S’il est vrai que ces 2 collectivités territoriales ne sont pas des guichets ouverts à toutes initiatives, un débat s’amorce sur les relations entre la Ville et le Conseil général. Il faudra en effet le mener sérieusement et concrètement
L’orage est maintenant au dessus de l’Hôtel de ville. Les deux questions des élus socialistes vont déc
upler la colère de Zeus. La 1ère, pour le moins étonnante : « Pourquoi la restructuration de l’Albinque et non de la place Soult ? La raison n’est-elle pas le domicile du maire ? » Cela ne fait jamais que 2 à 3 ans que le projet de l’Albinque est présenté. L’atmosphère devient électrique (commentaire censuré). La 2ème sur le projet de vidéosurveillance. Les 2 élus socialistes s’étaient abstenus au moment de la délibération. Ils deviennent aujourd’hui plus critiques.
La grêle tambourine maintenant sur les vitres.
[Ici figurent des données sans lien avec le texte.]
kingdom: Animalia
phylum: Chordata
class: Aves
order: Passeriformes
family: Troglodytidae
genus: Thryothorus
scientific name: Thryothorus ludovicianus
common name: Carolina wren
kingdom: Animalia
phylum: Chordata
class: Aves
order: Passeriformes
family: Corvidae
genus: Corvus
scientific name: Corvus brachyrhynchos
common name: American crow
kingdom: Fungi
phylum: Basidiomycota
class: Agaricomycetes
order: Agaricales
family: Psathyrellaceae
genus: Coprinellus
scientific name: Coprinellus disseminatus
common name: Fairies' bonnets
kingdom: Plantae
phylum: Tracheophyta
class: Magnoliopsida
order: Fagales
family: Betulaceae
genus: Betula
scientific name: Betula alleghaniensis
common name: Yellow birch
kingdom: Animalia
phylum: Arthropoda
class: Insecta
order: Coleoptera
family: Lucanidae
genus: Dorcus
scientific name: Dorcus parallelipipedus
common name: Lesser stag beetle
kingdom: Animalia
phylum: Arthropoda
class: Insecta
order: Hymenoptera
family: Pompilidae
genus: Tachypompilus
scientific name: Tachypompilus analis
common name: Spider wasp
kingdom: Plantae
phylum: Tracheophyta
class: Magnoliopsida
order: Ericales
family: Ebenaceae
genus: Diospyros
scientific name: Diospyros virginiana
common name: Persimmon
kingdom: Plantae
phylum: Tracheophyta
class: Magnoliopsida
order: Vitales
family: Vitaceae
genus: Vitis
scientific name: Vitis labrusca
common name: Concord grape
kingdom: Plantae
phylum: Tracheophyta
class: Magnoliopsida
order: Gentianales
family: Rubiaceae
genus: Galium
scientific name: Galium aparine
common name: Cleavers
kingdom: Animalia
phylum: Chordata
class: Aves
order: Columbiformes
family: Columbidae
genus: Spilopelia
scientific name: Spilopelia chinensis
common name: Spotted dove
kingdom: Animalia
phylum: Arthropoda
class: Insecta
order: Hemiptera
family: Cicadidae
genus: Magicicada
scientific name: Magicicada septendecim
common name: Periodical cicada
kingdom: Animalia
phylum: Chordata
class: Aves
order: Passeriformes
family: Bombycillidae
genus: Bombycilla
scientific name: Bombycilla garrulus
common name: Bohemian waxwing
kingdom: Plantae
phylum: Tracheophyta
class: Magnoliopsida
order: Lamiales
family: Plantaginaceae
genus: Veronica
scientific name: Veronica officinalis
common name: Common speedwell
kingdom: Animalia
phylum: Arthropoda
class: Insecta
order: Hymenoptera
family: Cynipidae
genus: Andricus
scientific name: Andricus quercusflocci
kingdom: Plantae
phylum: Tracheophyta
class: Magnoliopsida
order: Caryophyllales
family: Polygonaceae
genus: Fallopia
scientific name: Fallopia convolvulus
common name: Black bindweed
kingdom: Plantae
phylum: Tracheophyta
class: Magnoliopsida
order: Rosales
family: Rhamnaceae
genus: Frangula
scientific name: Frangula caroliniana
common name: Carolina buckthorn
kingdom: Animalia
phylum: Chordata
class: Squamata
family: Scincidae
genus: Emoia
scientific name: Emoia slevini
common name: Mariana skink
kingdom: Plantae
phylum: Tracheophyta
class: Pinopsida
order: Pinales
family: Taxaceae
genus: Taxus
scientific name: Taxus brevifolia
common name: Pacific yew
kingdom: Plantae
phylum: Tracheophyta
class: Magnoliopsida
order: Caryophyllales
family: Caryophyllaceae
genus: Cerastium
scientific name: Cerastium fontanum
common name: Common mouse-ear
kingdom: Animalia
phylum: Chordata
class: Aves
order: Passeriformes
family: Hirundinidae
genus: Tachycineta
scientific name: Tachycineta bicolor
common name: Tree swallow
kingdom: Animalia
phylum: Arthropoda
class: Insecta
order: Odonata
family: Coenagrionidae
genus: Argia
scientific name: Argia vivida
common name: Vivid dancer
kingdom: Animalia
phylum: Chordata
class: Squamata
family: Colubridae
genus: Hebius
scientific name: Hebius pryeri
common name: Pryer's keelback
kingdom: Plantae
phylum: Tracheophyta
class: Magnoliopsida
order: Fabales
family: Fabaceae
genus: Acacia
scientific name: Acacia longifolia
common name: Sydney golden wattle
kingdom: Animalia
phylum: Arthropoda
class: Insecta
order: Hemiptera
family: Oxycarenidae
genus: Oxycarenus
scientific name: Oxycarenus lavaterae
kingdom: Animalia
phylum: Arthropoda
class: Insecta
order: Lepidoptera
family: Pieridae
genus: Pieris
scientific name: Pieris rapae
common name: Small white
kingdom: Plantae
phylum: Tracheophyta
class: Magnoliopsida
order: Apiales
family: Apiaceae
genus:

Il reste une dernière question. Le maire est maintenant hors de lui (j’avoue qu’à sa place, cela commence à faire beaucoup…)
Question concernant l’achat de manuels scolaires chez Leclerc au détriment des librairies. J’avais dans ce blog posé 2 questions, la 1ère : « Promesse avait-elle été faite il y a déjà plusieurs semaines à Leclerc ? » 2ème question : « Leclerc a-t-il été informé du prix proposé par les libraires ? » Le Maire répond fermement non à ces 2 questions. Je n’ai aucune raison de mettre sa parole en doute. Je pense que la municipalité n’avait pas tout simplement mesuré les conséquences d’un choix irréfléchi et trop rapidement pris.
Il reste une question d’André concernant l’existence ou pas d’urgence médicale en centre ville après le déménagement de l’hôpital. La confusion règne alors dans la salle du Conseil municipal . Le maire menace de ne plus répondre aux « questions orales ».
La séance est levée. Je serai rentré pour la deuxième mi-temps Espagne/Portugal.